# P290 vs. P938



## SouthSideScubaSteve (Jun 20, 2012)

I'm looking at one of the above as an smaller alternate to my SR9c, I love my SR9c, but it's just a little big/ heavy in shorts and a tee-shirt ....

Ideally, I'd just head to the range, rent them both and decide; but none of the local ranges that rent Sig's have a P290...

Anyone out there who's owns or at least has shot both that can provide insight as to the +/-'s of both ???

Thanks in advance!
SSSSteve


----------



## slayer61 (Aug 4, 2014)

Don't own either, but I understand that the 290 is DAO and the 938 is a miniature 1911 (IE SAO) they are completely different operating systems


----------



## Tip (Aug 22, 2012)

Haven't shot a P938 but own both a P290 & a P238 -- as was said above - entirely different beasts.
Really no way to compare them. 

That being said both are very fine beasts! 
The P290 is DAO with a very long trigger pull - if you approach it as being an "auto loading revolver" you'll do fine. Very accurate, very easy to conceal, a tad on the heavy side still....

— Exercise —
In the forum thread comparing the P290 and P938, which pistol does the first poster want a smaller alternative to?

— Record extracts —
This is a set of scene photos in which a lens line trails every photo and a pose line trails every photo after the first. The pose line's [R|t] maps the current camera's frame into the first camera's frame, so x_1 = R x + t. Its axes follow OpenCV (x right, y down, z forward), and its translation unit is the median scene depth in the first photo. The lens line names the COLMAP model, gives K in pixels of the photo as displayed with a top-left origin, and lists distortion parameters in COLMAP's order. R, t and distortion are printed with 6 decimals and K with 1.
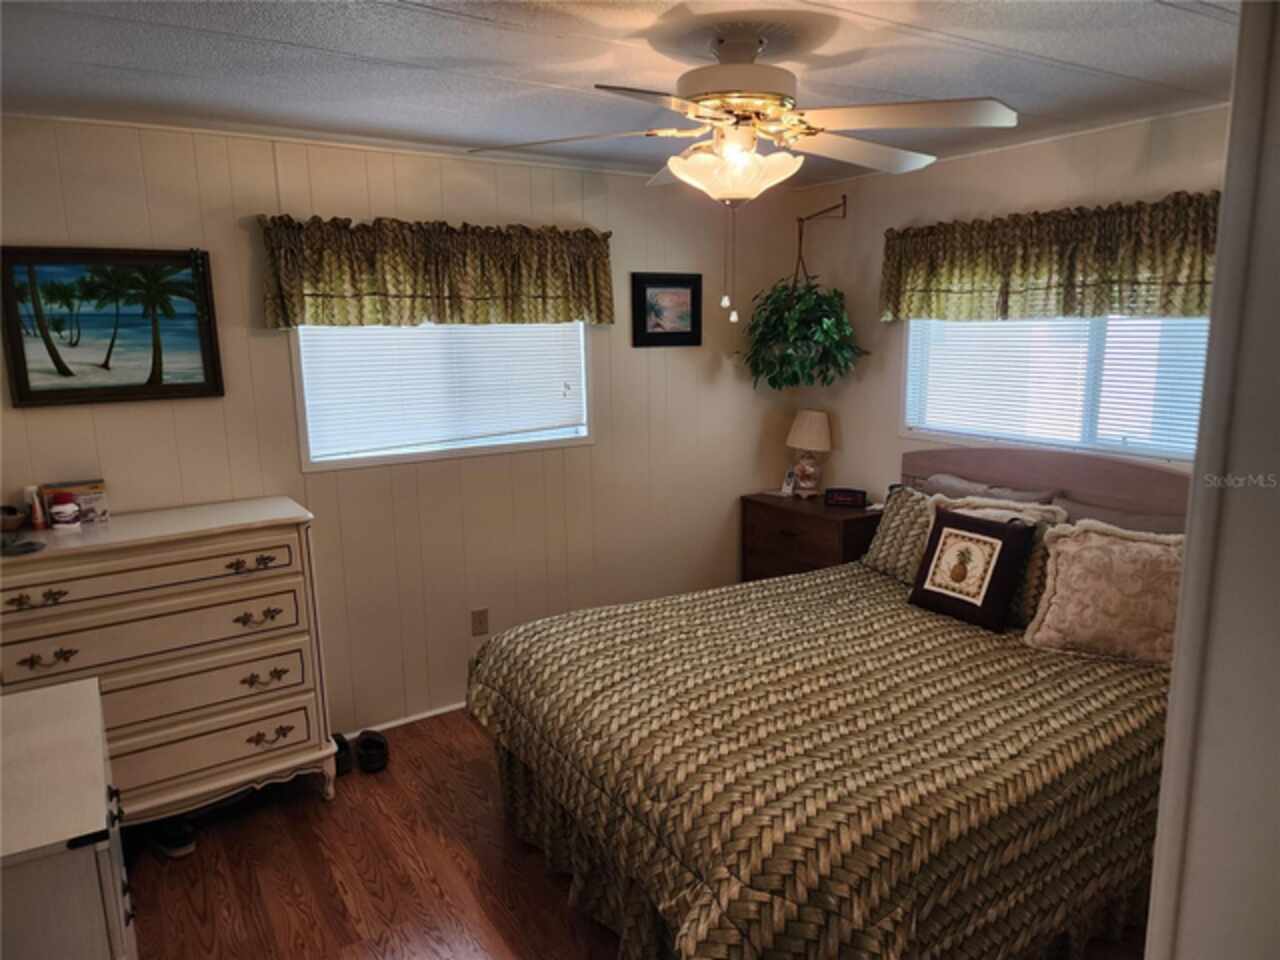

* * *

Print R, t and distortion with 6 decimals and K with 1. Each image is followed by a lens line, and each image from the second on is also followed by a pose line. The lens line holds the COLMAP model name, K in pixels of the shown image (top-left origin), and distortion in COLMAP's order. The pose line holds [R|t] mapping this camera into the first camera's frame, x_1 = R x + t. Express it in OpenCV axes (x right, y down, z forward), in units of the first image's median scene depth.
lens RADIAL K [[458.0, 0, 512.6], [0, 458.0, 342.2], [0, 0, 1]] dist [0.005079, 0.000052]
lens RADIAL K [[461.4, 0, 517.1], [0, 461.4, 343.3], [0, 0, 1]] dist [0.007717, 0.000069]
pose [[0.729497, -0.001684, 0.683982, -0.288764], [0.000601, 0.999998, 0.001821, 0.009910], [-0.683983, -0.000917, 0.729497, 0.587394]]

— Your solution —
The SR9c.